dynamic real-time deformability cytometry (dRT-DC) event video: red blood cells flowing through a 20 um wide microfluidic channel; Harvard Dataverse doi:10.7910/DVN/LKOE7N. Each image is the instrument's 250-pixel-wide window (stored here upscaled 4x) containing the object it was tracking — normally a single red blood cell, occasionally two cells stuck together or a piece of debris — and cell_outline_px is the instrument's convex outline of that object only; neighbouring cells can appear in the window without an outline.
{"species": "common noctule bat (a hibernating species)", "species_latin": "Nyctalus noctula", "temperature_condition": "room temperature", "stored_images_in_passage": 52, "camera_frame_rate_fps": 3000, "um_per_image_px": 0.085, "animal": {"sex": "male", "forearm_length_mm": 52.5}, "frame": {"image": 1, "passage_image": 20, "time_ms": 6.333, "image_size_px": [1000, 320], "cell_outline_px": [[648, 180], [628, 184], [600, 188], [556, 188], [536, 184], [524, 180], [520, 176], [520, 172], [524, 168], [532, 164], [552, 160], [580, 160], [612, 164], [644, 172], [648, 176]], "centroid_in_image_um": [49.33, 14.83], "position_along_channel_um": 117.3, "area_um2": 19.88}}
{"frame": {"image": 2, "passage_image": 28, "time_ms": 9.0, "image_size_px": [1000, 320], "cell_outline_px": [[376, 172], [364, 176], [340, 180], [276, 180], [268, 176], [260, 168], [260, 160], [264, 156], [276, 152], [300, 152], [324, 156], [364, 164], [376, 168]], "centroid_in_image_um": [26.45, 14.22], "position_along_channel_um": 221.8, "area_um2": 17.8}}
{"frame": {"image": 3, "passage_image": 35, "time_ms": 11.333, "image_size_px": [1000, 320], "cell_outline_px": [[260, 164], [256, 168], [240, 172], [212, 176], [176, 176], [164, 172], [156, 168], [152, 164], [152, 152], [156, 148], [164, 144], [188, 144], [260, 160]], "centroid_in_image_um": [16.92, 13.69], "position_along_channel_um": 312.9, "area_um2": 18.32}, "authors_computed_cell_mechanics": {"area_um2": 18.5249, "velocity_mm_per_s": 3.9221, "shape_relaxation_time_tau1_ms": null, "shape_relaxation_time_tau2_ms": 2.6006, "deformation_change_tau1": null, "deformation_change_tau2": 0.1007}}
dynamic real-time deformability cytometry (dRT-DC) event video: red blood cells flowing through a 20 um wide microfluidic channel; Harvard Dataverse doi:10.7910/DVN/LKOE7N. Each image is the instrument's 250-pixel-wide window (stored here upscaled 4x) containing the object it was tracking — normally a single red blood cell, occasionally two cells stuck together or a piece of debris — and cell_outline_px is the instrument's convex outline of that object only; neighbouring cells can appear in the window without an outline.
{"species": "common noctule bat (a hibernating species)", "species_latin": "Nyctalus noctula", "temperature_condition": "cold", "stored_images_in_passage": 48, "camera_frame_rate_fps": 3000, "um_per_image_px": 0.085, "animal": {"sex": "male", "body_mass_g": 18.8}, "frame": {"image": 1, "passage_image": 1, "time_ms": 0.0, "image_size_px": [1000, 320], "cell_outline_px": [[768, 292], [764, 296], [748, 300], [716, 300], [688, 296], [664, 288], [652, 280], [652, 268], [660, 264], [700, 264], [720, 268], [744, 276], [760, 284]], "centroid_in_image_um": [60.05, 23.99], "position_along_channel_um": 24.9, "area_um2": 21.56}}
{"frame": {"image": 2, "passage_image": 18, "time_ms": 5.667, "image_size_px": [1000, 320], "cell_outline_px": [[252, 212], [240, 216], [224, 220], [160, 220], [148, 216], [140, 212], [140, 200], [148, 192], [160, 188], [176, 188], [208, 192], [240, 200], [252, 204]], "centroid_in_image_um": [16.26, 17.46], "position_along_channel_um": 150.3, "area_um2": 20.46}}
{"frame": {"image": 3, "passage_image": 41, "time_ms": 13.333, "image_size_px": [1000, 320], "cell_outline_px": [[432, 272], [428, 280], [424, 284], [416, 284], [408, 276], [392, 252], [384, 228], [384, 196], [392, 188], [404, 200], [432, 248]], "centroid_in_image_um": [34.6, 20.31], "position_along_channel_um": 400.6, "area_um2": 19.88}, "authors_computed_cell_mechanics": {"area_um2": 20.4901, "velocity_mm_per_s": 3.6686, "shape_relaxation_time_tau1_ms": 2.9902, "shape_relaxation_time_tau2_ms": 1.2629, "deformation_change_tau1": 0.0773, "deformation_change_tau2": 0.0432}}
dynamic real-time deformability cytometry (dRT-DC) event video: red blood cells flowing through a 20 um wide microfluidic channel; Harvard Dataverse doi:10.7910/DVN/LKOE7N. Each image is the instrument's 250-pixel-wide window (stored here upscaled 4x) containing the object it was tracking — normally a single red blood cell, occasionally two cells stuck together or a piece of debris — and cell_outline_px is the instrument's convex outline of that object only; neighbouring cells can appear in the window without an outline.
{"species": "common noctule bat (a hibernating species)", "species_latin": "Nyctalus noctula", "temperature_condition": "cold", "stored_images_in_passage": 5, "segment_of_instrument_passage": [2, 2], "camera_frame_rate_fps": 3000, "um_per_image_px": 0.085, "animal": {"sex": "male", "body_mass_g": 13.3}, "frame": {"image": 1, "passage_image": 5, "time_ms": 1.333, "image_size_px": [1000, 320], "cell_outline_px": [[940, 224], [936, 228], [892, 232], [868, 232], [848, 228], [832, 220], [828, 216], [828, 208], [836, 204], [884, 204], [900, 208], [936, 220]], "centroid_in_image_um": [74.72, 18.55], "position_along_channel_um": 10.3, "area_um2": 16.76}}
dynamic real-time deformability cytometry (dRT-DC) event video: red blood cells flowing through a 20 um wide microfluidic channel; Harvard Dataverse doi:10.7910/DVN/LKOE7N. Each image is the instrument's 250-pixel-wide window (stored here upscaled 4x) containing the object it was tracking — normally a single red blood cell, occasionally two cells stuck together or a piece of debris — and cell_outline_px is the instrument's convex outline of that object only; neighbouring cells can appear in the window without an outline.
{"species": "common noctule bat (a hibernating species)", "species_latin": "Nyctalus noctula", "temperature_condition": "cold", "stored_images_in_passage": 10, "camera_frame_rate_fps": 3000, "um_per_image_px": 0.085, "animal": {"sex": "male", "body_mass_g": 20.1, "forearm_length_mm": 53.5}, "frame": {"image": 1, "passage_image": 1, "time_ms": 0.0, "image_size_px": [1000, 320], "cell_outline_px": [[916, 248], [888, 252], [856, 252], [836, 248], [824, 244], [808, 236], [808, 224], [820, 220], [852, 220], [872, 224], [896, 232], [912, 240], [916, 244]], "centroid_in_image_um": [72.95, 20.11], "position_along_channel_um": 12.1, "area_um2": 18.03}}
· · · · · · ·
> Exercise details: Can you give every line above again, exactly as written?

> Answer to this exercise:
dynamic real-time deformability cytometry (dRT-DC) event video: red blood cells flowing through a 20 um wide microfluidic channel; Harvard Dataverse doi:10.7910/DVN/LKOE7N. Each image is the instrument's 250-pixel-wide window (stored here upscaled 4x) containing the object it was tracking — normally a single red blood cell, occasionally two cells stuck together or a piece of debris — and cell_outline_px is the instrument's convex outline of that object only; neighbouring cells can appear in the window without an outline.
{"species": "common noctule bat (a hibernating species)", "species_latin": "Nyctalus noctula", "temperature_condition": "room temperature", "stored_images_in_passage": 52, "camera_frame_rate_fps": 3000, "um_per_image_px": 0.085, "animal": {"sex": "male", "forearm_length_mm": 52.5}, "frame": {"image": 1, "passage_image": 20, "time_ms": 6.333, "image_size_px": [1000, 320], "cell_outline_px": [[648, 180], [628, 184], [600, 188], [556, 188], [536, 184], [524, 180], [520, 176], [520, 172], [524, 168], [532, 164], [552, 160], [580, 160], [612, 164], [644, 172], [648, 176]], "centroid_in_image_um": [49.33, 14.83], "position_along_channel_um": 117.3, "area_um2": 19.88}}
{"frame": {"image": 2, "passage_image": 28, "time_ms": 9.0, "image_size_px": [1000, 320], "cell_outline_px": [[376, 172], [364, 176], [340, 180], [276, 180], [268, 176], [260, 168], [260, 160], [264, 156], [276, 152], [300, 152], [324, 156], [364, 164], [376, 168]], "centroid_in_image_um": [26.45, 14.22], "position_along_channel_um": 221.8, "area_um2": 17.8}}
{"frame": {"image": 3, "passage_image": 35, "time_ms": 11.333, "image_size_px": [1000, 320], "cell_outline_px": [[260, 164], [256, 168], [240, 172], [212, 176], [176, 176], [164, 172], [156, 168], [152, 164], [152, 152], [156, 148], [164, 144], [188, 144], [260, 160]], "centroid_in_image_um": [16.92, 13.69], "position_along_channel_um": 312.9, "area_um2": 18.32}, "authors_computed_cell_mechanics": {"area_um2": 18.5249, "velocity_mm_per_s": 3.9221, "shape_relaxation_time_tau1_ms": null, "shape_relaxation_time_tau2_ms": 2.6006, "deformation_change_tau1": null, "deformation_change_tau2": 0.1007}}
dynamic real-time deformability cytometry (dRT-DC) event video: red blood cells flowing through a 20 um wide microfluidic channel; Harvard Dataverse doi:10.7910/DVN/LKOE7N. Each image is the instrument's 250-pixel-wide window (stored here upscaled 4x) containing the object it was tracking — normally a single red blood cell, occasionally two cells stuck together or a piece of debris — and cell_outline_px is the instrument's convex outline of that object only; neighbouring cells can appear in the window without an outline.
{"species": "common noctule bat (a hibernating species)", "species_latin": "Nyctalus noctula", "temperature_condition": "cold", "stored_images_in_passage": 48, "camera_frame_rate_fps": 3000, "um_per_image_px": 0.085, "animal": {"sex": "male", "body_mass_g": 18.8}, "frame": {"image": 1, "passage_image": 1, "time_ms": 0.0, "image_size_px": [1000, 320], "cell_outline_px": [[768, 292], [764, 296], [748, 300], [716, 300], [688, 296], [664, 288], [652, 280], [652, 268], [660, 264], [700, 264], [720, 268], [744, 276], [760, 284]], "centroid_in_image_um": [60.05, 23.99], "position_along_channel_um": 24.9, "area_um2": 21.56}}
{"frame": {"image": 2, "passage_image": 18, "time_ms": 5.667, "image_size_px": [1000, 320], "cell_outline_px": [[252, 212], [240, 216], [224, 220], [160, 220], [148, 216], [140, 212], [140, 200], [148, 192], [160, 188], [176, 188], [208, 192], [240, 200], [252, 204]], "centroid_in_image_um": [16.26, 17.46], "position_along_channel_um": 150.3, "area_um2": 20.46}}
{"frame": {"image": 3, "passage_image": 41, "time_ms": 13.333, "image_size_px": [1000, 320], "cell_outline_px": [[432, 272], [428, 280], [424, 284], [416, 284], [408, 276], [392, 252], [384, 228], [384, 196], [392, 188], [404, 200], [432, 248]], "centroid_in_image_um": [34.6, 20.31], "position_along_channel_um": 400.6, "area_um2": 19.88}, "authors_computed_cell_mechanics": {"area_um2": 20.4901, "velocity_mm_per_s": 3.6686, "shape_relaxation_time_tau1_ms": 2.9902, "shape_relaxation_time_tau2_ms": 1.2629, "deformation_change_tau1": 0.0773, "deformation_change_tau2": 0.0432}}
dynamic real-time deformability cytometry (dRT-DC) event video: red blood cells flowing through a 20 um wide microfluidic channel; Harvard Dataverse doi:10.7910/DVN/LKOE7N. Each image is the instrument's 250-pixel-wide window (stored here upscaled 4x) containing the object it was tracking — normally a single red blood cell, occasionally two cells stuck together or a piece of debris — and cell_outline_px is the instrument's convex outline of that object only; neighbouring cells can appear in the window without an outline.
{"species": "common noctule bat (a hibernating species)", "species_latin": "Nyctalus noctula", "temperature_condition": "cold", "stored_images_in_passage": 5, "segment_of_instrument_passage": [2, 2], "camera_frame_rate_fps": 3000, "um_per_image_px": 0.085, "animal": {"sex": "male", "body_mass_g": 13.3}, "frame": {"image": 1, "passage_image": 5, "time_ms": 1.333, "image_size_px": [1000, 320], "cell_outline_px": [[940, 224], [936, 228], [892, 232], [868, 232], [848, 228], [832, 220], [828, 216], [828, 208], [836, 204], [884, 204], [900, 208], [936, 220]], "centroid_in_image_um": [74.72, 18.55], "position_along_channel_um": 10.3, "area_um2": 16.76}}
dynamic real-time deformability cytometry (dRT-DC) event video: red blood cells flowing through a 20 um wide microfluidic channel; Harvard Dataverse doi:10.7910/DVN/LKOE7N. Each image is the instrument's 250-pixel-wide window (stored here upscaled 4x) containing the object it was tracking — normally a single red blood cell, occasionally two cells stuck together or a piece of debris — and cell_outline_px is the instrument's convex outline of that object only; neighbouring cells can appear in the window without an outline.
{"species": "common noctule bat (a hibernating species)", "species_latin": "Nyctalus noctula", "temperature_condition": "cold", "stored_images_in_passage": 10, "camera_frame_rate_fps": 3000, "um_per_image_px": 0.085, "animal": {"sex": "male", "body_mass_g": 20.1, "forearm_length_mm": 53.5}, "frame": {"image": 1, "passage_image": 1, "time_ms": 0.0, "image_size_px": [1000, 320], "cell_outline_px": [[916, 248], [888, 252], [856, 252], [836, 248], [824, 244], [808, 236], [808, 224], [820, 220], [852, 220], [872, 224], [896, 232], [912, 240], [916, 244]], "centroid_in_image_um": [72.95, 20.11], "position_along_channel_um": 12.1, "area_um2": 18.03}}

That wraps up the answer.